On Wednesday, Susquehanna maintained a neutral stance on Norwegian Cruise Line Holdings (NYSE:NCLH) but increased the price target to $21 from the previous $20. The firm highlighted the cruise operator's intense focus on cost reduction, as evidenced by their fiscal year 2024 unit cost guidance, which excludes the impact of dry-dock days.
The analyst noted anticipation for a detailed update on Norwegian Cruise Line's enterprise plan, expected to be unveiled at their investor day in May. There is curiosity about whether the company can continue to find opportunities to reduce legacy costs.

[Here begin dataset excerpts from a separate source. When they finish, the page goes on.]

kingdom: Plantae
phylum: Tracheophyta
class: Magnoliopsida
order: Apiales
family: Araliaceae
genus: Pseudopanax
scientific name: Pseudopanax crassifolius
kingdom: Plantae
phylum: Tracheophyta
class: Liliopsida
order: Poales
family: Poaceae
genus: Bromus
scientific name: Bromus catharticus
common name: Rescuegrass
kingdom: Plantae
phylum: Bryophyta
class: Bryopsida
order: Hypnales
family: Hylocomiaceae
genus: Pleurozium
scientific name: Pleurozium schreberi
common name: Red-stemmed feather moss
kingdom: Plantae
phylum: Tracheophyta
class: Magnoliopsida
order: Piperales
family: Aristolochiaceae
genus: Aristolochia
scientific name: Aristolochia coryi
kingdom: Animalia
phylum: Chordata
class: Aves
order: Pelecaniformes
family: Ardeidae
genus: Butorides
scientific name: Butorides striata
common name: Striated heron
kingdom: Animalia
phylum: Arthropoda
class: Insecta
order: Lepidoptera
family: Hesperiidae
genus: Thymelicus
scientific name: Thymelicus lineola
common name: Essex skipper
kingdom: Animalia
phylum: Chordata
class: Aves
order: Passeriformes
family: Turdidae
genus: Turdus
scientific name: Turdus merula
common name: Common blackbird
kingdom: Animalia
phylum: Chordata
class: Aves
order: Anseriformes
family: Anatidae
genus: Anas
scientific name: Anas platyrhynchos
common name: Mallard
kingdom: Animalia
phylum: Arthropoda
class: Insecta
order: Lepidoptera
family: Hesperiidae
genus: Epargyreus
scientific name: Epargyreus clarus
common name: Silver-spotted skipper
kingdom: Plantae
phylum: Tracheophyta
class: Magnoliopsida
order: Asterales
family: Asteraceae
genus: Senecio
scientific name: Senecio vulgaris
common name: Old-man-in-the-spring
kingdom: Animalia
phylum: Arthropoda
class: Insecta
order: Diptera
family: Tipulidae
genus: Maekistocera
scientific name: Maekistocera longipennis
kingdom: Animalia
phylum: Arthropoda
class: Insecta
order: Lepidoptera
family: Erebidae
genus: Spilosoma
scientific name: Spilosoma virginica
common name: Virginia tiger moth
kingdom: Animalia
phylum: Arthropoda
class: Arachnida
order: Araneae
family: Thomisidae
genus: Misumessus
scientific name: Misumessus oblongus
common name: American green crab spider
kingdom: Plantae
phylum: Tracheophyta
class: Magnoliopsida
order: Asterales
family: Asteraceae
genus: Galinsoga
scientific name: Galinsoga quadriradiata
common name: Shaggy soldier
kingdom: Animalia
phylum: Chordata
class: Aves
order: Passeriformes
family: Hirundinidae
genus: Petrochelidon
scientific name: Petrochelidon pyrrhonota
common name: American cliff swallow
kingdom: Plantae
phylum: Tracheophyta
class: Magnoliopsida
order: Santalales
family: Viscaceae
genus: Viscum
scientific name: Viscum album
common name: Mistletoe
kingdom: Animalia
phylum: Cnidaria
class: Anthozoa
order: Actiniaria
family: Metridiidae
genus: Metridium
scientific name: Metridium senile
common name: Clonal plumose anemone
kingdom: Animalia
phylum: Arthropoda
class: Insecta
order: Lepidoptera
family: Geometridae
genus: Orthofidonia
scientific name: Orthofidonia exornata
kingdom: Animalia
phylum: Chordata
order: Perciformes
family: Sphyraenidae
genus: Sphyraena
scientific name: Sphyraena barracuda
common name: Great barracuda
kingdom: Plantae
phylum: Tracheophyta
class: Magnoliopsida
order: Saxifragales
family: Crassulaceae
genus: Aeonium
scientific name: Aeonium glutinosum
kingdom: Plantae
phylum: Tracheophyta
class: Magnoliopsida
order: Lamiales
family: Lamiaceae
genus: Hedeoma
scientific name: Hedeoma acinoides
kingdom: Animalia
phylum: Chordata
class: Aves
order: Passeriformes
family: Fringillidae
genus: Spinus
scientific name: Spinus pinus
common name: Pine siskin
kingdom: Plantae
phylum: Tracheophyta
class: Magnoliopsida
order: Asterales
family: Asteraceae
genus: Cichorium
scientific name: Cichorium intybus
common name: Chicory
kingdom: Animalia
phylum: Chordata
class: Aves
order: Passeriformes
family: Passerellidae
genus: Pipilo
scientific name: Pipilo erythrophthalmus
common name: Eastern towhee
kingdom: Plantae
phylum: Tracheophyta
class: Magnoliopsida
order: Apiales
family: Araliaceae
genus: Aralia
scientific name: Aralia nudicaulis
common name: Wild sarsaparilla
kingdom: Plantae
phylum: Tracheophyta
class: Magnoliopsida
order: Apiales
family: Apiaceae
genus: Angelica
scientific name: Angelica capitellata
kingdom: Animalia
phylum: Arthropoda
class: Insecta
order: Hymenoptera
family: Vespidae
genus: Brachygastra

The examples provided over the past approximately 18 months, such as fewer room turndowns, labor reductions, menu re-engineering, and improved fuel efficiency, raise questions about the extent of cost-cutting that can be achieved without negatively affecting the brand's value.
Norwegian Cruise Line reported a fourth-quarter adjusted earnings per share (EPS) of $(0.18), which did not meet the analyst's estimate of $(0.15), the consensus of $(0.12), nor the December guidance of $(0.15). The company's adjusted EBITDA of around $360 million for the quarter was consistent with the guidance provided in December.
The weaker than expected revenue, with the December net per diem guide forecasting a 15-16% year-over-year increase versus the actual reported increase of 14%, and higher than anticipated other income/expense due to foreign exchange were the primary factors contributing to the EPS shortfall compared to the analyst's model.